**Passage shown**:
Bubble Sort
This sort makes a pass from low to high and simply swaps the element with the higher value to the next position. You can see how it gets its name with the viewer as it eventually percolates or bubbles up the element with maximum value to the highest position. Passes are continually made until a pass when it detects that no swaps have been made.
Since on each pass, the highest value is moved to the top you will see how each succeeding pass does not look at (compare) the previous high element. This routine has been further modified to compare only a single element below the first swap of the previous pass since this the previous passes have ordered lower elements. This is my contribution to the classic routine.
Although generally the bubble sort is the slowest, it is still frequently used because of the ease of programming it. Interestingly, it is one of the fastest sorts if very few elements are out of order. This may be useful in a situation where an array is to be ordered after the addition of a single element.
Bi-Bubble Sort
Imagine this sort like a bubble sort that goes in both directions. First the highest value is bubbled up and then the lowest element is bubbled down. This continues until no swaps are made in one direction. Note that in this sort both the highest and the lowest element of the previous pass need not be compared because it is guaranteed that the highest and the lowest will be bubbled into their respective end positions.
Count Sort
This is an intriguingly simple and rocket fast sort. It makes two passes through the array. The first examines or counts the values, and the second pass distributes them.
To do this a second array is dimensioned large enough to contain all the possible values. The array position then becomes the temp value with the actual value of the array becoming the number of elements having that value.
While it is really beyond the scope of the viewer to include sort methods that involve multiple arrays (since you can't see the other array), this method seemed so novel to me (and by far the fastest) that I was compelled to include it.
Heap Sort
The technical discussion of this sort rapidly gets into vocabulary such as trees, nodes, leaves, parents, and children. Suffice it to say that the largest element is magically sifted down and then placed at the other end of the array, thus making the array to sort one element smaller on the next pass.
It seems like the oddest sort because you get the feeling that it is going in the wrong direction, and then suddenly it changes its mind and goes the right way. Fantastically it is one of the fastest sorts going and has no stack problem to worry about like the recursive quick sort. This combination has made it about the most popular with modern applications.
Insertion Sort
The insertion sort is one step up the evolution ladder from the bubble sort. It works by kind of a reverse osmosis process of making a single foreward pass but when encountering a lower value it will take it all the way back down to its lowest position. You will see that the one big adantage of this is that once that low element is dropped off in its lowest position, the sort resumes way back up where it first found that element.
It is faster than a bubble sort and has use if the array has only a few elements out of position.

**Parts of the exercise**:
1. Return the stretch from "It seems like" through "with modern applications." in the sort descriptions above, copied word for word.
2. Write the next part of the sort descriptions above, picking up after their last sentence.

**Extracted entries**:
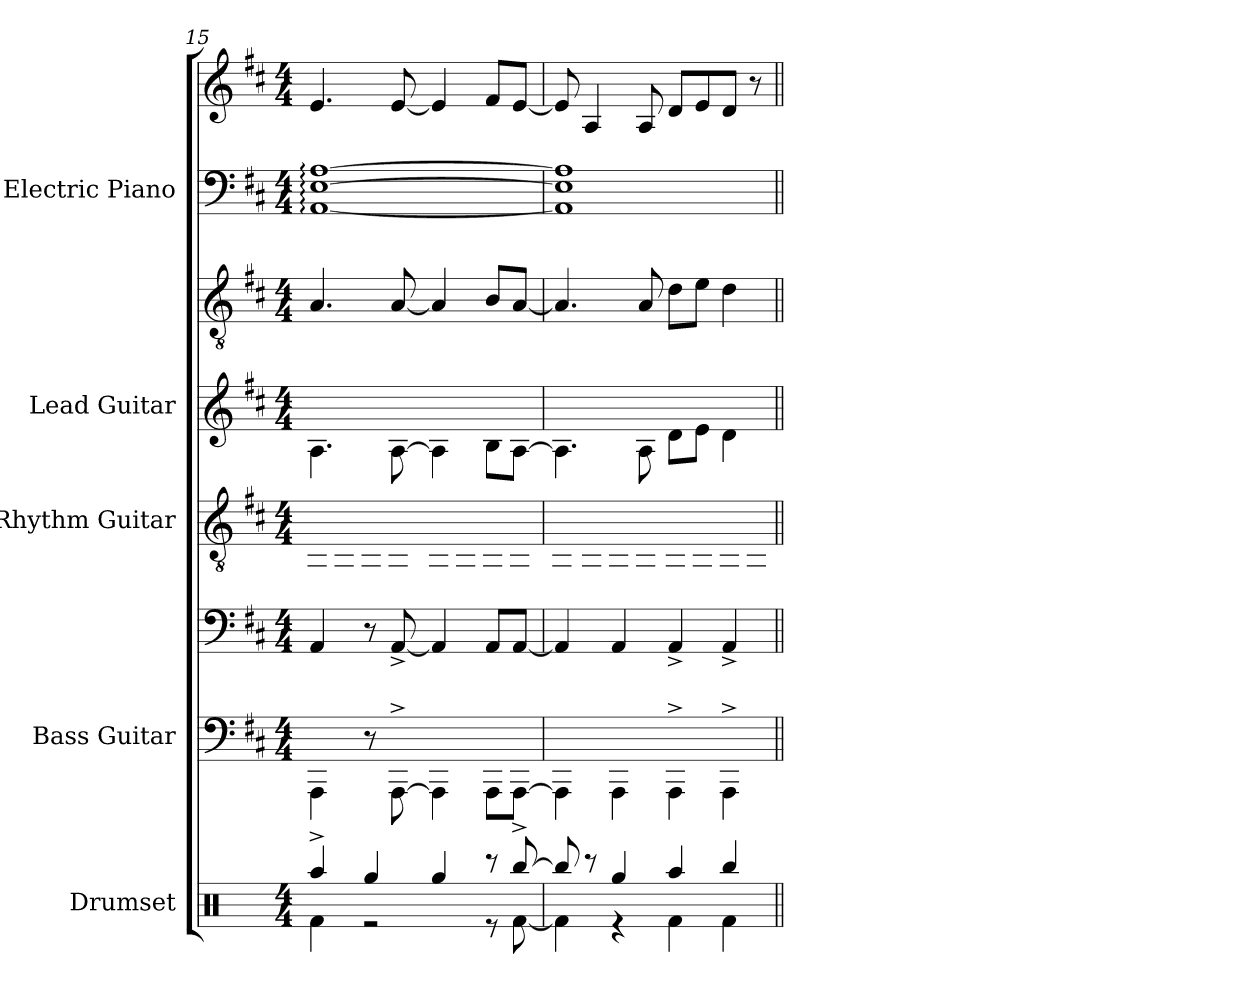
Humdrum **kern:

**kern	**kern	**kern	**kern	**kern	**kern	**kern	**kern
*part5	*part4	*part4	*part3	*part2	*part2	*part1	*part1
*staff8	*staff7	*staff6	*staff5	*staff4	*staff3	*staff2	*staff1
*I"Drumset	*I"Bass Guitar	*	*I"Rhythm Guitar	*I"Lead Guitar	*	*I"Electric Piano	*
*I'D. Set	*I'B. Guit.	*	*I'Rh. Guit.	*I'Ld. Guit.	*	*I'El. Pno.	*
*clefX	*	*clefF4	*clefGv2	*	*clefGv2	*clefF4	*clefG2
*	*ITrd7c12	*ITrd7c12	*	*	*	*	*
*k[]	*k[f#c#]	*k[f#c#]	*k[f#c#]	*k[f#c#]	*k[f#c#]	*k[f#c#]	*k[f#c#]
*M4/4	*M4/4	*M4/4	*M4/4	*M4/4	*M4/4	*M4/4	*M4/4
=15	=15	=15	=15	=15	=15	=15	=15
*^	*	*	*	*	*	*	*
4Raa^/	4Rf\	4AAAA\	4AAA/	8AA\^ 8E\yy^ 8A\yy^L	4.A\	4.A/	[1AA: [1E: [1A:	4.e/
.	.	.	.	8AA\ 8E\yy 8A\yy	.	.	.	.
4Rgg/	2r	8r	8r	8AA\ 8E\yy 8A\yy	.	.	.	.
.	.	[8AAAA^\	[8AAA^/	8AA\^ 8E\yy^ 8A\yy^J	[8A\	[8A/	.	[8e/
4Rgg/	.	4AAAA\]	4AAA/]	8AA\ 8E\yy 8A\yyL	4A\]	4A/]	.	4e/]
.	.	.	.	8AA\ 8E\yy 8A\yy	.	.	.	.
8r	8r	8AAAA\L	8AAA/L	8AA\^ 8E\yy^ 8A\yy^	8B\L	8B/L	.	8f#/L
[8Rbb^/	[8Rf\	[8AAAA\J	[8AAA/J	8AA\ 8E\yy 8A\yyJ	[8A\J	[8A/J	.	[8e/J
!!LO:PB:g=z
=16	=16	=16	=16	=16	=16	=16	=16	=16
8Rbb/]	4Rf\]	4AAAA\]	4AAA/]	8AA\^ 8E\yy^ 8A\yy^L	4.A\]	4.A/]	1AA] 1E] 1A]	8e/]
8r	.	.	.	8AA\ 8E\yy 8A\yy	.	.	.	4A/
4Rgg/	4r	4AAAA\	4AAA/	8AA\ 8E\yy 8A\yy	.	.	.	.
.	.	.	.	8AA\^ 8E\yy^ 8A\yy^J	8A\	8A/	.	8A/
4Raa/	4Rf\	4AAAA^\	4AAA^/	8AA\^ 8E\yy^ 8A\yy^L	8d\L	8d\L	.	8d/L
.	.	.	.	8AA\ 8E\yy 8A\yy	8e\J	8e\J	.	8e/
4Rbb/	4Rf\	4AAAA^\	4AAA^/	8AA\^ 8E\yy^ 8A\yy^	4d\	4d\	.	8d/J
.	.	.	.	8AA\ 8E\yy 8A\yyJ	.	.	.	8r
*v	*v	*	*	*	*	*	*	*
=||	=||	=||	=||	=||	=||	=||	=||
*-	*-	*-	*-	*-	*-	*-	*-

**Responses by task**:
1.
It seems like the oddest sort because you get the feeling that it is going in the wrong direction, and then suddenly it changes its mind and goes the right way. Fantastically it is one of the fastest sorts going and has no stack problem to worry about like the recursive quick sort. This combination has made it about the most popular with modern applications.

2.
Interpolation Sort
This is totally my idea that I wrote from scratch after seeing the phrase interpolation sort but being unable to find a definition or an example on the net. First a single pass selection sort is performed to place minimum and maximum values. Then the positions of the remainder values are determined as a simple interpolation of these max and min values.
Only one pass can effectively be made to put as many elements as possible into the approximate position. Then a cleanup sort is required. It happens to work here without cleanup because no two elements have the same value. In the Sort Timer the followup is accomplished with an insertion sort .
Merge Sort
This sort is totally my idea that I wrote after viewing other so called merge sorts. Doubtless someone somewhere has invented it first. This is an inherently recursive sort which keeps halving the array and then works back up to merge the halves. Like the recursive quick sort, this may produce stack problems for very large arrays.
Quick Sort
The procedure chooses a midpoint value - not a mid element with the hope that it will be a median value and then swaps elements on either side of it. Variations of this method attempt to choose median elements other than by midpoint. Still it is one of the fastest and most popular methods to be found with one significant drawback...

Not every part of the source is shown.